Notez que cette vidéo est téléchargeable ici pour s’affranchir de la compression de YouTube.

Osmo Pocket ou Pocket 2 ?

Osmo Pocket et Pocket 2.

Il est difficile distinguer, du premier coup d’œil, le Pocket 2 de l’Osmo Pocket. Même au second coup d’œil, d’ailleurs, puisque le bouton du côté droit et le cercle rouge autour de l’objectif du Pocket 2 sont les seuls détails vraiment différenciants ! Le principe des deux caméras est le même : elles sont constituées d’un manche intégrant une batterie non amovible, un tout petit écran de contrôle couleur et tactile de 2,05 x 1,9 cm. Deux boutons principaux permettent de contrôler l’enregistrement. La caméra est montée sur une petite nacelle de stabilisation mécanique sur 3 axes. Sur la façade avant, il est possible de glisser un connecteur Lightning ou USB-C pour connecter directement un smartphone et profiter de son grand écran, de son stockage et de sa connexion à Internet. Une trappe pour une carte mémoire microSD se trouve sur le côté gauche.

Les différences ?

Le Pocket 2 prend un tout petit peu d’embonpoint par rapport à l’Osmo Pocket, comme l’indiquent les chiffres : les caméras mesurent respectivement 12,47 × 3,81 × 3,0 cm et 12,19 × 3,69 × 2,86 cm. Mais cet embonpoint passe inaperçu. Le Pocket 2 prend aussi un gramme de plus, avec 117 grammes au lieu de 116 sur la balance. Là encore, on ne le perçoit pas. Un nouveau bouton, positionné sur la droite de la caméra, est uniquement destiné à l’allumer (sur pression d’une demi-seconde) et à l’extinction (sur pression d’une seconde). Etait-il indispensable, d’autant que le bouton de droite est toujours présent et allume aussi la caméra (mais ne l’éteint pas) ? C’est discutable. Un connecteur USB-C sous l’appareil permet sa recharge et le transfert des données qui se trouvent sur la carte mémoire microSD.

Les autres différences ?

Elles concernent certains des points qui avaient été reprochés à l’Osmo Pocket. Au lieu de deux micros, le Pocket 2 en compte 4, un sur chaque côté de l’appareil. Une encoche permet de fixer une dragonne pour éviter de perdre la caméra si vous la lâchez. La base du Pocket 2 est amovible. Pour retirer la batterie ? Pas du tout, elle reste fixe. Mais cela permet de remplacer la base par une autre, pour des fonctions supplémentaires. La base par défaut ne comporte que le trou pour accéder au connecteur microUSB. En plus des adaptateurs USB-C et Lightining, la boite contient un connecteur joystick ! Mais toujours pas d’adaptateur microUSB pour les « anciens » smartphones.

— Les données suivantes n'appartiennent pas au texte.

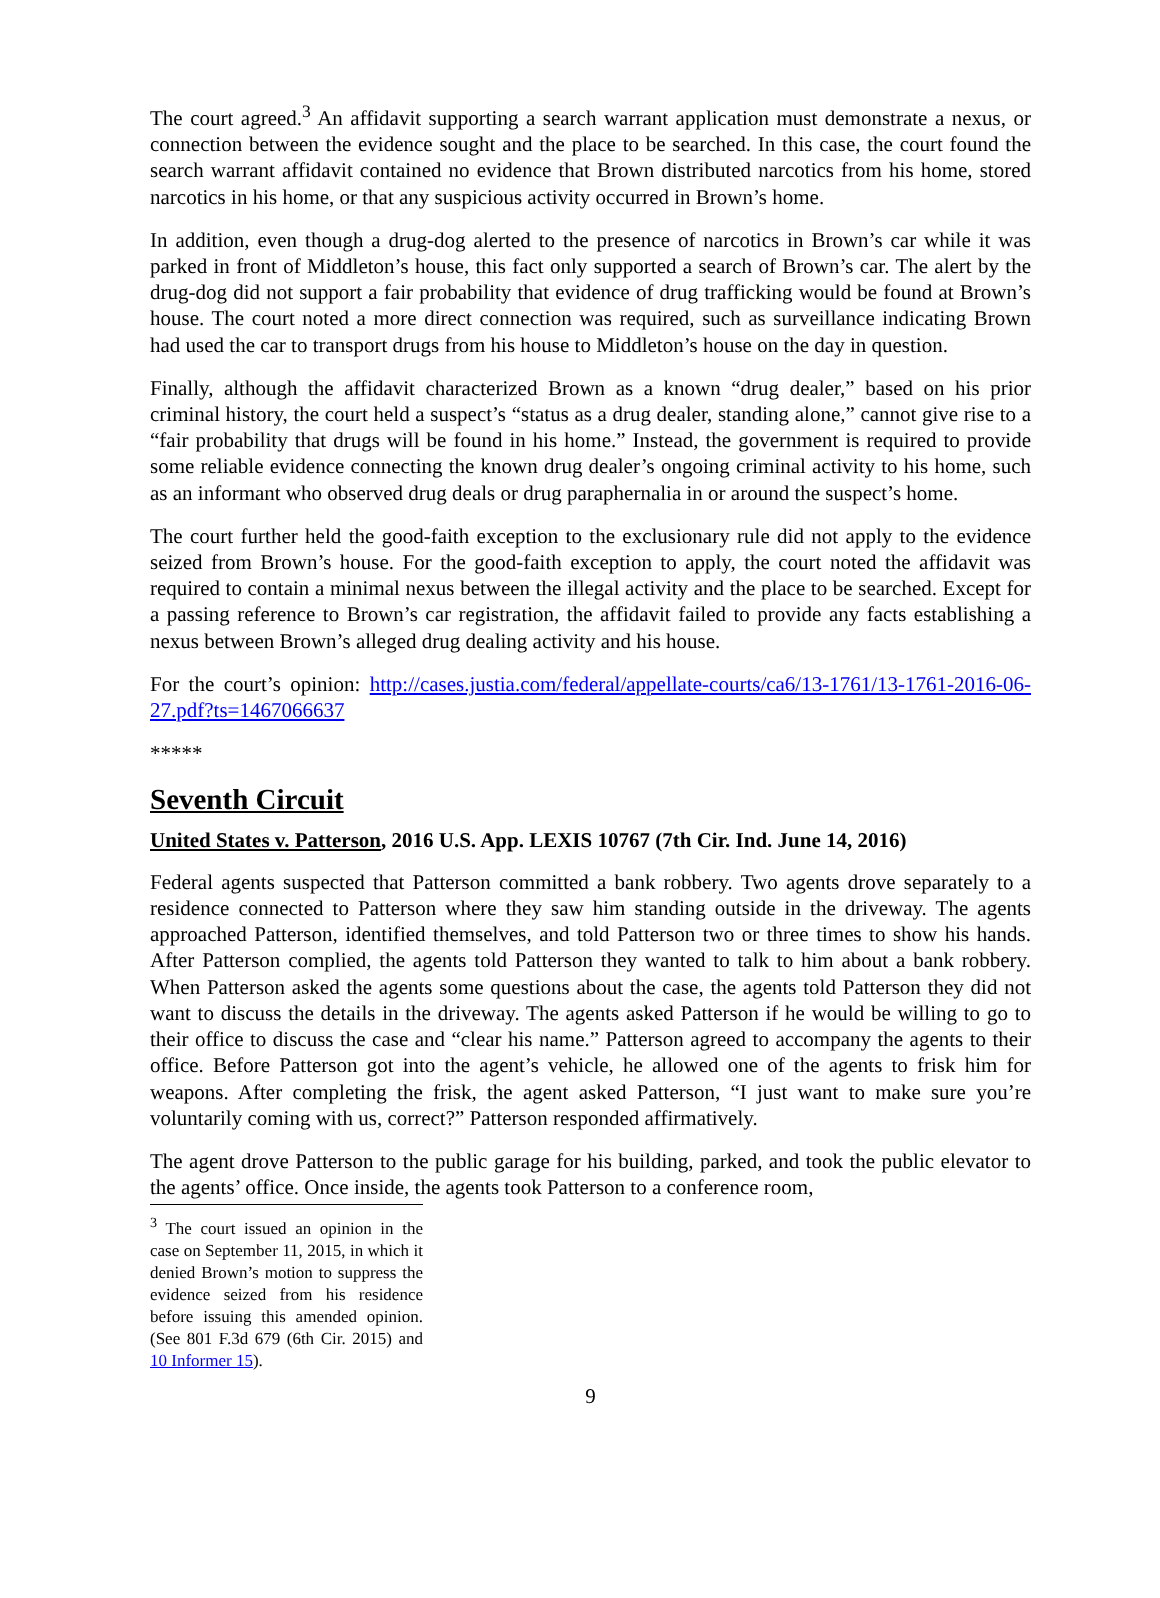The court agreed.<sup>3</sup> An affidavit supporting a search warrant application must demonstrate a nexus, or connection between the evidence sought and the place to be searched. In this case, the court found the search warrant affidavit contained no evidence that Brown distributed narcotics from his home, stored narcotics in his home, or that any suspicious activity occurred in Brown’s home.
In addition, even though a drug-dog alerted to the presence of narcotics in Brown’s car while it was parked in front of Middleton’s house, this fact only supported a search of Brown’s car. The alert by the drug-dog did not support a fair probability that evidence of drug trafficking would be found at Brown’s house. The court noted a more direct connection was required, such as surveillance indicating Brown had used the car to transport drugs from his house to Middleton’s house on the day in question.
Finally, although the affidavit characterized Brown as a known “drug dealer,” based on his prior criminal history, the court held a suspect’s “status as a drug dealer, standing alone,” cannot give rise to a “fair probability that drugs will be found in his home.” Instead, the government is required to provide some reliable evidence connecting the known drug dealer’s ongoing criminal activity to his home, such as an informant who observed drug deals or drug paraphernalia in or around the suspect’s home.
The court further held the good-faith exception to the exclusionary rule did not apply to the evidence seized from Brown’s house. For the good-faith exception to apply, the court noted the affidavit was required to contain a minimal nexus between the illegal activity and the place to be searched. Except for a passing reference to Brown’s car registration, the affidavit failed to provide any facts establishing a nexus between Brown’s alleged drug dealing activity and his house.
For the court’s opinion: http://cases.justia.com/federal/appellate-courts/ca6/13-1761/13-1761-2016-06-27.pdf?ts=1467066637
*****
Seventh Circuit
United States v. Patterson, 2016 U.S. App. LEXIS 10767 (7th Cir. Ind. June 14, 2016)
Federal agents suspected that Patterson committed a bank robbery. Two agents drove separately to a residence connected to Patterson where they saw him standing outside in the driveway. The agents approached Patterson, identified themselves, and told Patterson two or three times to show his hands. After Patterson complied, the agents told Patterson they wanted to talk to him about a bank robbery. When Patterson asked the agents some questions about the case, the agents told Patterson they did not want to discuss the details in the driveway. The agents asked Patterson if he would be willing to go to their office to discuss the case and “clear his name.” Patterson agreed to accompany the agents to their office. Before Patterson got into the agent’s vehicle, he allowed one of the agents to frisk him for weapons. After completing the frisk, the agent asked Patterson, “I just want to make sure you’re voluntarily coming with us, correct?” Patterson responded affirmatively.
The agent drove Patterson to the public garage for his building, parked, and took the public elevator to the agents’ office. Once inside, the agents took Patterson to a conference room,
<sup>3</sup> The court issued an opinion in the case on September 11, 2015, in which it denied Brown’s motion to suppress the evidence seized from his residence before issuing this amended opinion. (See 801 F.3d 679 (6th Cir. 2015) and 10 Informer 15).
9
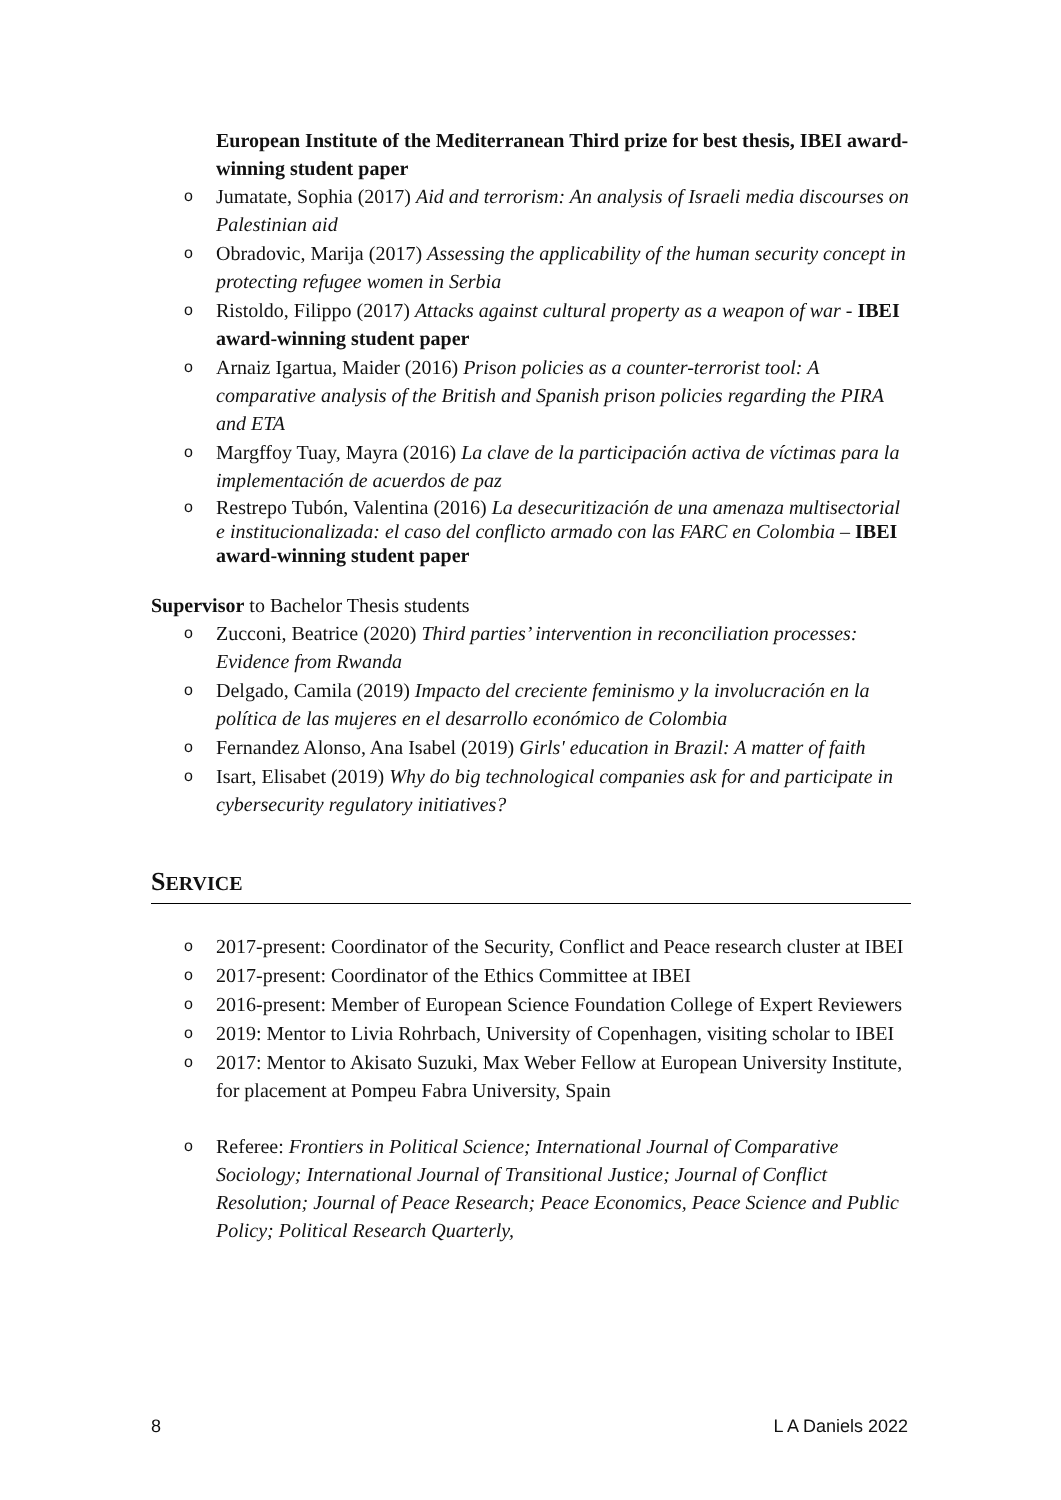European Institute of the Mediterranean Third prize for best thesis, IBEI award-winning student paper
o Jumatate, Sophia (2017) Aid and terrorism: An analysis of Israeli media discourses on Palestinian aid
o Obradovic, Marija (2017) Assessing the applicability of the human security concept in protecting refugee women in Serbia
o Ristoldo, Filippo (2017) Attacks against cultural property as a weapon of war - IBEI award-winning student paper
o Arnaiz Igartua, Maider (2016) Prison policies as a counter-terrorist tool: A comparative analysis of the British and Spanish prison policies regarding the PIRA and ETA
o Margffoy Tuay, Mayra (2016) La clave de la participación activa de víctimas para la implementación de acuerdos de paz
o Restrepo Tubón, Valentina (2016) La desecuritización de una amenaza multisectorial e institucionalizada: el caso del conflicto armado con las FARC en Colombia – IBEI award-winning student paper
Supervisor to Bachelor Thesis students
o Zucconi, Beatrice (2020) Third parties’ intervention in reconciliation processes: Evidence from Rwanda
o Delgado, Camila (2019) Impacto del creciente feminismo y la involucración en la política de las mujeres en el desarrollo económico de Colombia
o Fernandez Alonso, Ana Isabel (2019) Girls' education in Brazil: A matter of faith
o Isart, Elisabet (2019) Why do big technological companies ask for and participate in cybersecurity regulatory initiatives?
SERVICE
o 2017-present: Coordinator of the Security, Conflict and Peace research cluster at IBEI
o 2017-present: Coordinator of the Ethics Committee at IBEI
o 2016-present: Member of European Science Foundation College of Expert Reviewers
o 2019: Mentor to Livia Rohrbach, University of Copenhagen, visiting scholar to IBEI
o 2017: Mentor to Akisato Suzuki, Max Weber Fellow at European University Institute, for placement at Pompeu Fabra University, Spain
o Referee: Frontiers in Political Science; International Journal of Comparative Sociology; International Journal of Transitional Justice; Journal of Conflict Resolution; Journal of Peace Research; Peace Economics, Peace Science and Public Policy; Political Research Quarterly,
8 L A Daniels 2022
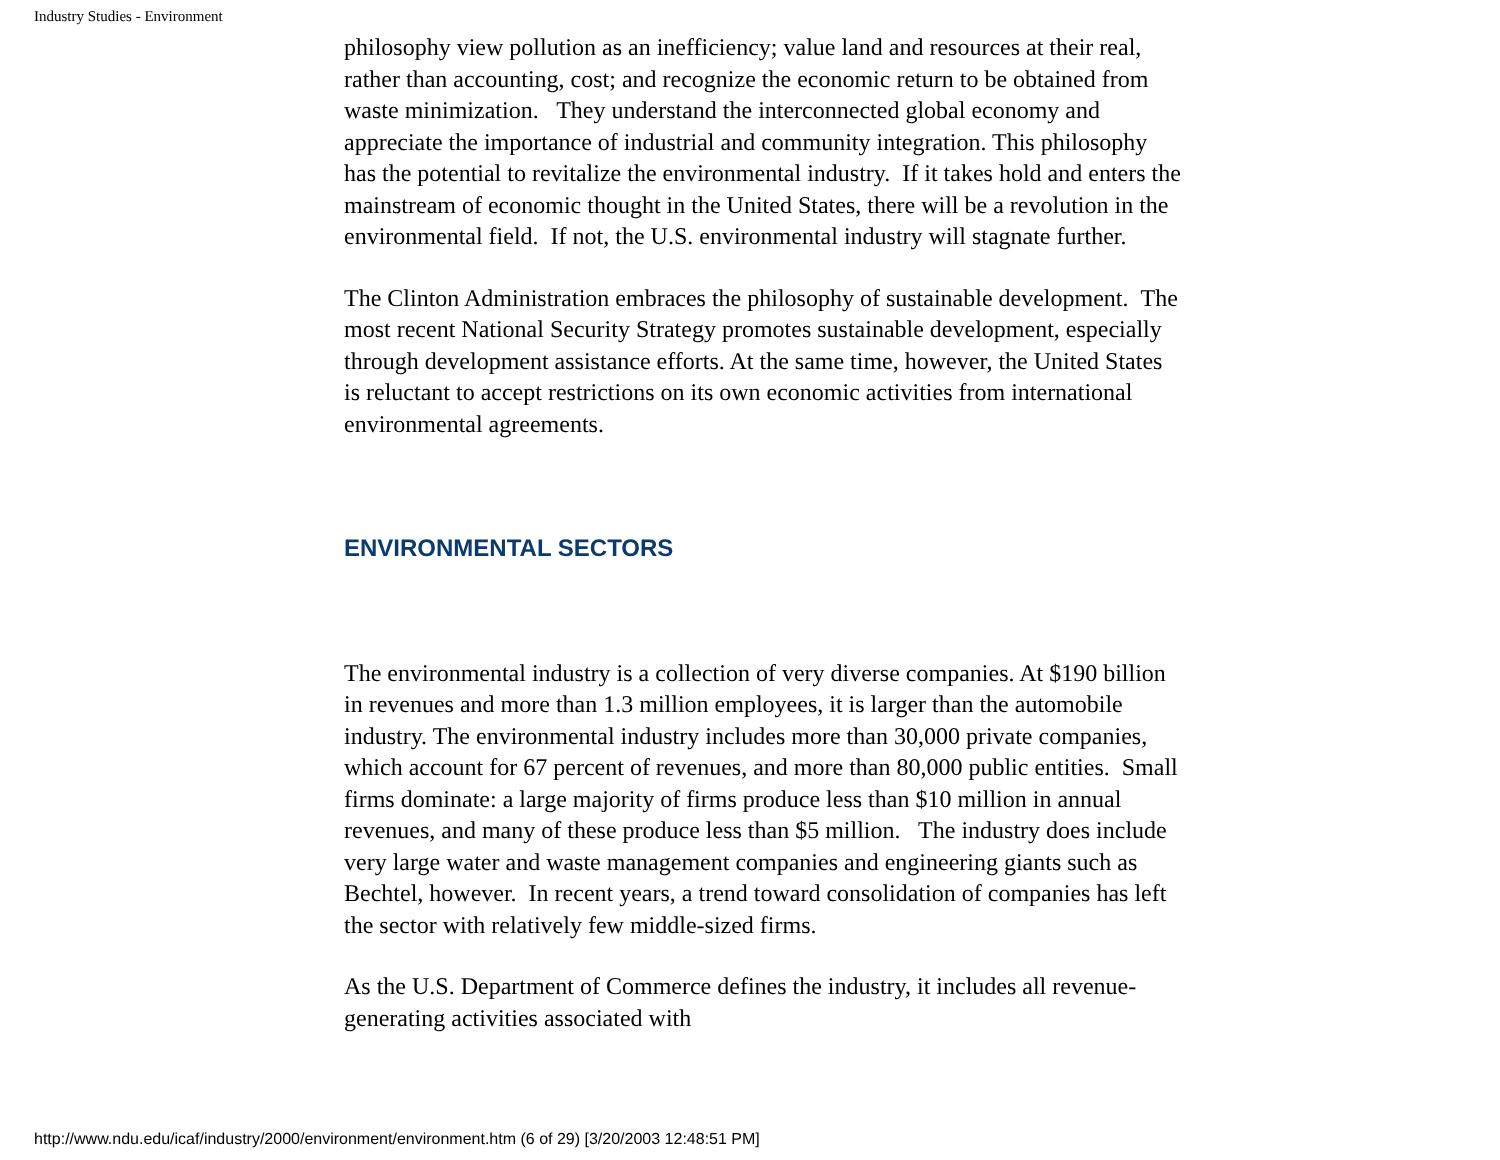Industry Studies - Environment
philosophy view pollution as an inefficiency; value land and resources at their real, rather than accounting, cost; and recognize the economic return to be obtained from waste minimization. They understand the interconnected global economy and appreciate the importance of industrial and community integration. This philosophy has the potential to revitalize the environmental industry. If it takes hold and enters the mainstream of economic thought in the United States, there will be a revolution in the environmental field. If not, the U.S. environmental industry will stagnate further.
The Clinton Administration embraces the philosophy of sustainable development. The most recent National Security Strategy promotes sustainable development, especially through development assistance efforts. At the same time, however, the United States is reluctant to accept restrictions on its own economic activities from international environmental agreements.
ENVIRONMENTAL SECTORS
The environmental industry is a collection of very diverse companies. At $190 billion in revenues and more than 1.3 million employees, it is larger than the automobile industry. The environmental industry includes more than 30,000 private companies, which account for 67 percent of revenues, and more than 80,000 public entities. Small firms dominate: a large majority of firms produce less than $10 million in annual revenues, and many of these produce less than $5 million. The industry does include very large water and waste management companies and engineering giants such as Bechtel, however. In recent years, a trend toward consolidation of companies has left the sector with relatively few middle-sized firms.
As the U.S. Department of Commerce defines the industry, it includes all revenue-generating activities associated with
http://www.ndu.edu/icaf/industry/2000/environment/environment.htm (6 of 29) [3/20/2003 12:48:51 PM]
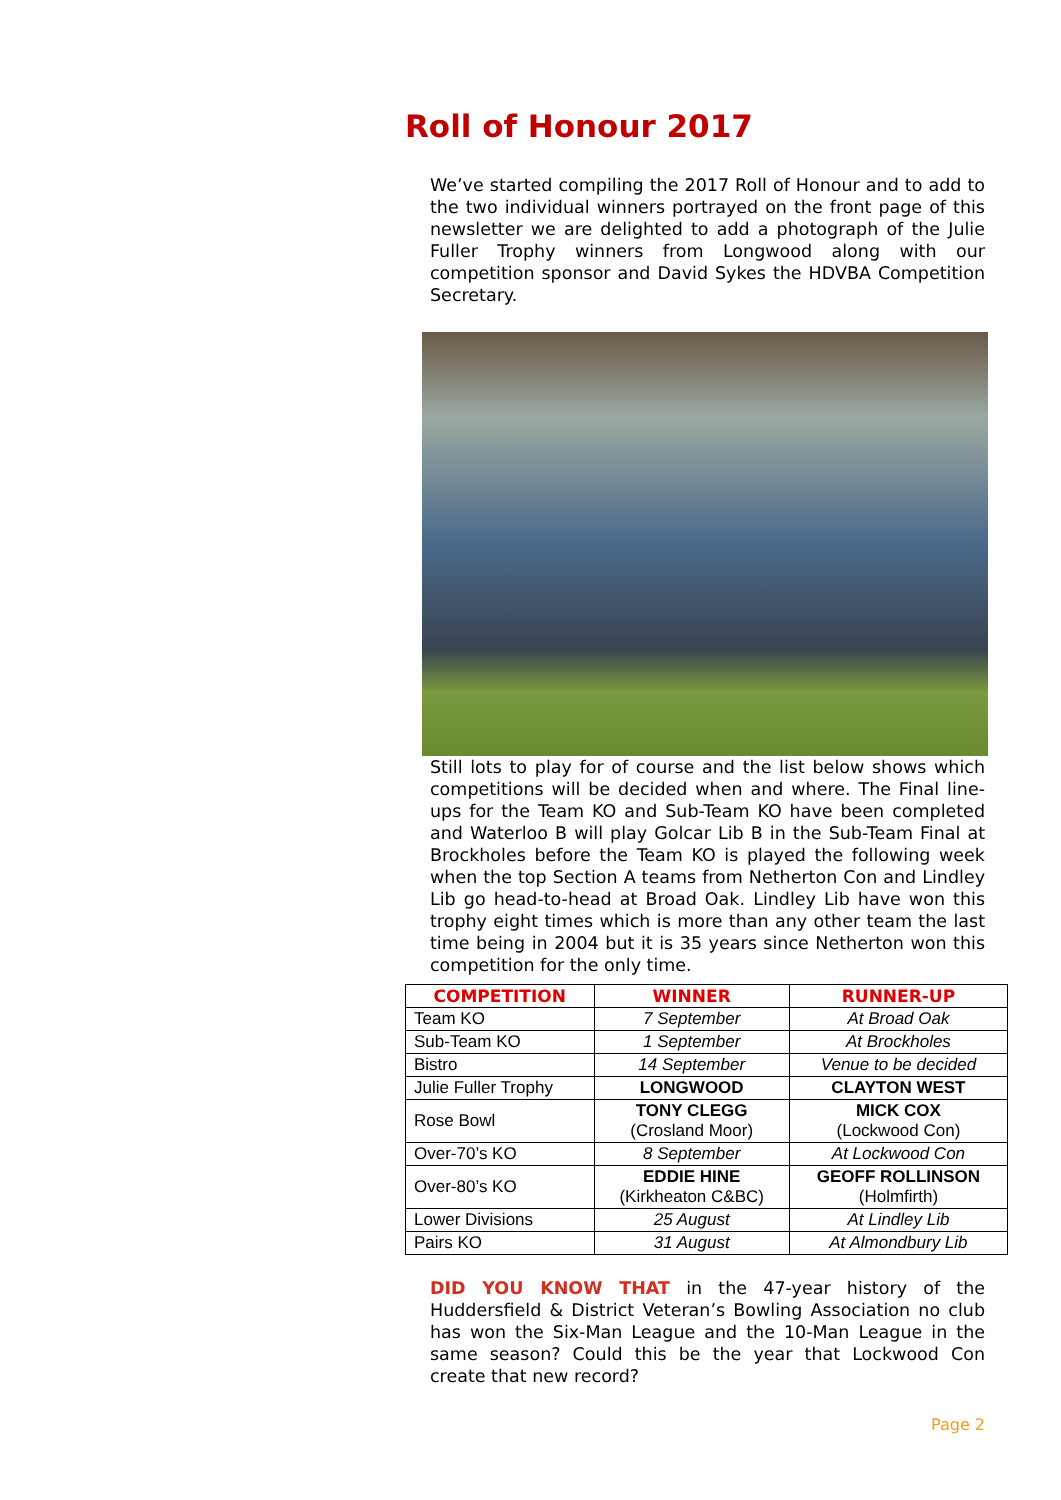Roll of Honour 2017
We’ve started compiling the 2017 Roll of Honour and to add to the two individual winners portrayed on the front page of this newsletter we are delighted to add a photograph of the Julie Fuller Trophy winners from Longwood along with our competition sponsor and David Sykes the HDVBA Competition Secretary.
Still lots to play for of course and the list below shows which competitions will be decided when and where. The Final line-ups for the Team KO and Sub-Team KO have been completed and Waterloo B will play Golcar Lib B in the Sub-Team Final at Brockholes before the Team KO is played the following week when the top Section A teams from Netherton Con and Lindley Lib go head-to-head at Broad Oak. Lindley Lib have won this trophy eight times which is more than any other team the last time being in 2004 but it is 35 years since Netherton won this competition for the only time.
| COMPETITION | WINNER | RUNNER-UP |
| --- | --- | --- |
| Team KO | 7 September | At Broad Oak |
| Sub-Team KO | 1 September | At Brockholes |
| Bistro | 14 September | Venue to be decided |
| Julie Fuller Trophy | LONGWOOD | CLAYTON WEST |
| Rose Bowl | TONY CLEGG (Crosland Moor) | MICK COX (Lockwood Con) |
| Over-70’s KO | 8 September | At Lockwood Con |
| Over-80’s KO | EDDIE HINE (Kirkheaton C&BC) | GEOFF ROLLINSON (Holmfirth) |
| Lower Divisions | 25 August | At Lindley Lib |
| Pairs KO | 31 August | At Almondbury Lib |
DID YOU KNOW THAT in the 47-year history of the Huddersfield & District Veteran’s Bowling Association no club has won the Six-Man League and the 10-Man League in the same season? Could this be the year that Lockwood Con create that new record?
Page 2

Les différences internes ?

Le capteur progresse, puisque le CMOS 1/2.3’’ 12 mpix est remplacé par un CMOS 1/1.7’’ 64 mpix, associé à un objectif qui augmente le FOV de 80° à 93° et l’ouverture de f/2.0 à f/1.8. 64 mégapixels, c’est un bond impressionnant en définition ! Oui mais il y a une astuce. Comme sur le Mavic Air 2, le capteur repose sur une technologie de type « Quad Bayer », qui permet de réaliser des clichés en haute définition, et d’améliorer les situations souffrant d’une faible luminosité et de proposer des clichés avec une dynamique étendue, du HDR par exemple. La nacelle mécanique offre un peu plus de débattement sur le pan et le tilt, le capteur monte à 6400 ISO au lieu de 3200 en photo et vidéo. Le reste des caractéristiques est semblable pour les deux appareils.

Etui de protection

Le Pocket 2 est livré dans un étui rigide qui permet de le porter dans une poche sans risque d’endommager la nacelle. La base de l’étui est évidée, contrairement à celle de l’Osmo Pocket. La raison est très pratique : les bases supplémentaires que l’on peut fixer sous le boitier sont de plus grandes tailles. Il n’y a plus de rabat en caoutchouc pour maintenir la caméra, elle reste bien fixée dans l’étui. Notez que le fond de l’étui permet de placer 2 adaptateurs pour smartphone ou joystick et une lentille grand-angle au fond. A l’extérieur, on peut ajouter un boitier micro sans fil et un trépied…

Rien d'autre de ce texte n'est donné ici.